心風景 landscapes within 4 宮本神酒男 
90歳と72歳の母娘に永遠の絆を感じた (四川) 


羊毛を圧縮した帽子と挿した鶏の羽根が特徴的。アメリカのネイティブみたい Photo: Mikio Miyamoto 

 甘粛省側の白馬チベット族の新年の祭りを見たあと、四川側の平武県の白馬チベット族の村を訪ねた。ここは一種の観光村で、もともとの村はダムを建設したため、湖底に沈められたようだった。十年前に滞在した村はもうなくなっていた。私が沈めたいと思った記憶ごと、今は湖底に眠っているのだ。

 白馬チベット族は起源がはっきりしない興味深い民族だ。起源どころか、彼らは自分たちは「チベット族ではない」と言う。古代羌人の子孫ではなく、古代氐人の末裔だと主張する。たしかに彼らの言語は厳密にはチベット語でなく、ギャロン族をはじめとするチベット語に近い別のチベット・ビルマ語を話す12の民族の一つである。彼らは仏教徒ではなく、ボン教徒(ポン教徒)である。これに関しては語り始めたら止まらなくなりそうなので、ほかの場所で論じることにしよう。

 私が湖底に沈めたかった記憶とは、その村でリンチに遭うという冗談ではすまされないできごとのことである。しかしそれについて語る前に、当時私のコンディションが最悪であったことを言わねばならない。

 その一か月前、私は広西チワン族自治区北西の山中のヤオ族の村に行こうとしていた。彼らの祖先が日本からやってきたと言われていたからである。前年に一度村を訪ね、もう一度祭りのときに(このとき重要な儀礼が行われる)来ることを約束していた。山村に入る手前の公道沿いの安宿に泊まっているとき、私の身に何かが起きて、瀕死の重傷を負った。

 私は長らく意識を失い、目覚めたときは自部屋の冷たいコンクリの床の上に転がっていて、動かせるのは指先だけだった。腰を激しく打っていたので、脊椎の下あたりを損傷していたのだろうと思う。意識を失っていたのだから、頭を打っているはずなのに、私はそれには気づいていなかった。私にとって唯一の記憶はUFOに拉致され、いろいろと調べられ、宇宙の秘密を教わったというものだったが、あとで考えるとそれは臨死体験に近かったのかもしれない。

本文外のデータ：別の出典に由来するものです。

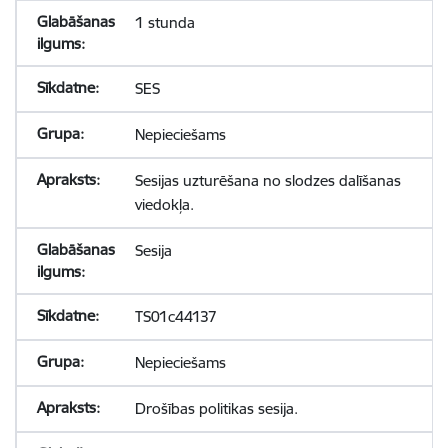
1 stunda
SES
Nepieciešams
Sesijas uzturēšana no slodzes dalīšanas
viedokļa.
Sesija
TS01c44137
Nepieciešams
Drošības politikas sesija.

 私は町(田林県)の病院に入院し、本当は退院できる状態まで回復していなかったが、無理して一週間で病院を出て、夜行バスで雲南省の昆明に到達した。じつはそのあと徐々に頭の状態がおかしくなり、統合失調症か、あるいは記憶力がかなり失われたので、痴呆症の患者のような症状が出ていた。

 そんな状態で白馬族の村へ行ったので、健常な人とはあきらかに違っていただろう。祭りのとき、私は子供たちとうまくやっているつもりだったけど、ケガをしている腰を子供たちが面白がって触ってくるので、「触らないで」と言ったら、子供のひとりがわっと泣き出してしまった。きつく言ったつもりはなかったので、私自身驚いたのだが、白馬族の若者たちは「子供をいじめた」とみなし、私に対して集団暴行を働いたのである。

 その日の夜、リーダー格の若者らが私の宿の部屋までやってきて、謝罪した。外国人に対して暴力をふるうのはさすがにまずいと思ったのだろう。実際、たいしたケガを負わなかったので(手加減したのだろう)私はそれほど気にしていなかった。今考えると、公安局に届けたなら、場合によってはたいへんなことになっていたかもしれない。あるいは「生かしてはおけない」ということで川に流されていたかもしれない。

 白馬族のこの粗暴な感じは、ゴロク人(青海省の荒々しいチベット族として知られる人々)やチベット族のカムパ、イ族とも共通している。チベット・ビルマ語族の特質だと私は肌で感じている。

 私はその後雲南に戻り、保山ではふらついていたところを暴漢に襲われて角材で殴られ、入院し(医者に夢遊病と言われる)、そのあと大理で幻覚を見ながら数日間さ迷い歩くなど、苦難のときを過ごした。ささやかな部類に入る平武県のリンチ事件のことは思い出すこともあまりなかった。しかしこうして十数年ぶりに戻ってくると、当時の記憶があざやかに蘇ってきたのだった。

 複雑な思い出にあふれた白馬族の村で出会った90歳と72歳の母娘に、私は感銘を受けた。いったい何十年、この二人は炉べりで語り合ってきたのだろうか。時がとまってほしいと、このときほど強く思ったことはなかった。もうこの光景はないのだろうけど、それは私の心に焼き付き、永遠に消えることはない。